Como no Brasil, aqui o título O Caso dos Dez Negrinhos de Agatha Christie desapareceu. O livro foi ridiculamente rebatizado como Eles eram Dez.  No mundo da música, alguns sugerem o recrutamento de músicos não mais por mérito, mas por cotas.

Quando os tribunais intervêm, às vezes corrigem certos excessos. A inventora do #Balancetonporc (o #MeToo francês) foi condenada em 2019 por difamar o homem que ela acusou de assédio. O tribunal decidiu que a moça “ultrapassara os limites permitidos da liberdade de expressão”. Muito bom, mas tarde demais. A vida do acusado já fora destruída.

Blackface: cartaz do espetáculo de menestrel do americano William H. West (1853 – 1902), em 1900.

Muitos professores se calam e se adaptam por receio de “desaparecer”. Alguns aderem ao “cancelismo” com entusiasmo: uma universitária de Massachusetts ficou “super orgulhosa” de retirar a Odisseia de Homero de seu programa de ensino. Outros sofrem. Uma jornalista do New York Times teve que provar aos seus superiores a equidade no número de negros, brancos, mulheres e homens que serviram como “fonte” em sua reportagem.

 “Fascismo não é impedir de dizer, é obrigar a dizer” (Roland Barthes)

O politicamente correto substituiu a antiga censura. Quer instaurar o pensamento único. É, de novo, o mesmo totalitarismo que torna o debate impossível. Céline, tanto quanto Monteiro Lobato, pode e deve ser lido sem qualquer alteração. Apenas com explicação. Em literatura não se toca! Só a educação nos permite distinguir o certo do errado.
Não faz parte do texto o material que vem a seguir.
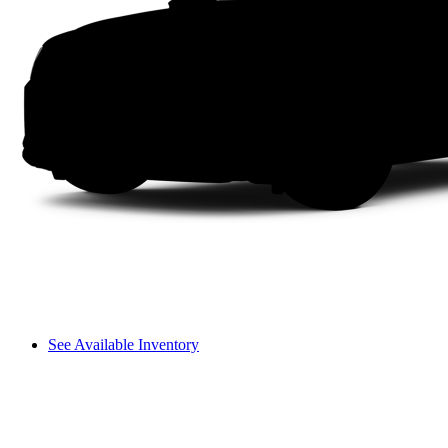
See Available Inventory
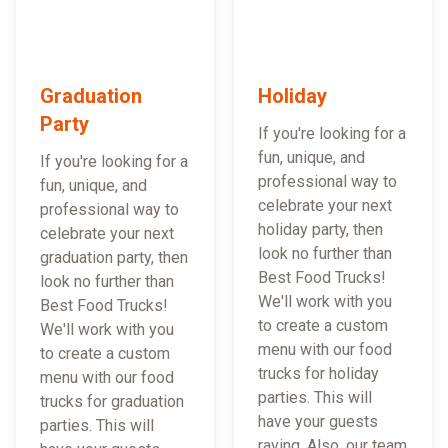
Graduation
Holiday
Party
If you're looking for a
fun, unique, and
If you're looking for a
professional way to
fun, unique, and
celebrate your next
professional way to
holiday party, then
celebrate your next
look no further than
graduation party, then
Best Food Trucks!
look no further than
We'll work with you
Best Food Trucks!
to create a custom
We'll work with you
menu with our food
to create a custom
trucks for holiday
menu with our food
parties. This will
trucks for graduation
have your guests
parties. This will
raving. Also, our team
Como escreveu J. Roberto Whitaker Penteado, autor de Os Filhos de Lobato (Ed. Globo), em matéria especial para o Estadão, há um ano, “não se deve censurar ou mexer em uma vírgula sequer dos mais de 50 livros e quase 100 traduções que Monteiro Lobato publicou, entre 1914 e 1948”. “Reescrever qualquer parte da obra dele”, diz o escritor, “seria como reformar Brasília, transformar a Asa Branca em Asa Negra ou fechar o abraço do Cristo Redentor.”

Leia Felinto, em 1998, quando escreve sobre Spielberg. Ela, que quer “revisão e alteração” da literatura da nossa infância, aparece apontando teorias de conspiração, em plena histeria antissemita.

Até a próxima, que agora é hoje e não temos nada a ver com a “não leitura de Monteiro Lobato” por Marilene Felinto, mas temos tudo a ver com a verdadeira luta contra TODOS os racismos!

Nota: *Blackface (rosto negro) refere-se à prática teatral de atores que se coloriam com carvão para representar personagens afro-americanos de forma exagerada, geralmente em espetáculos de menestréis norte-americanos.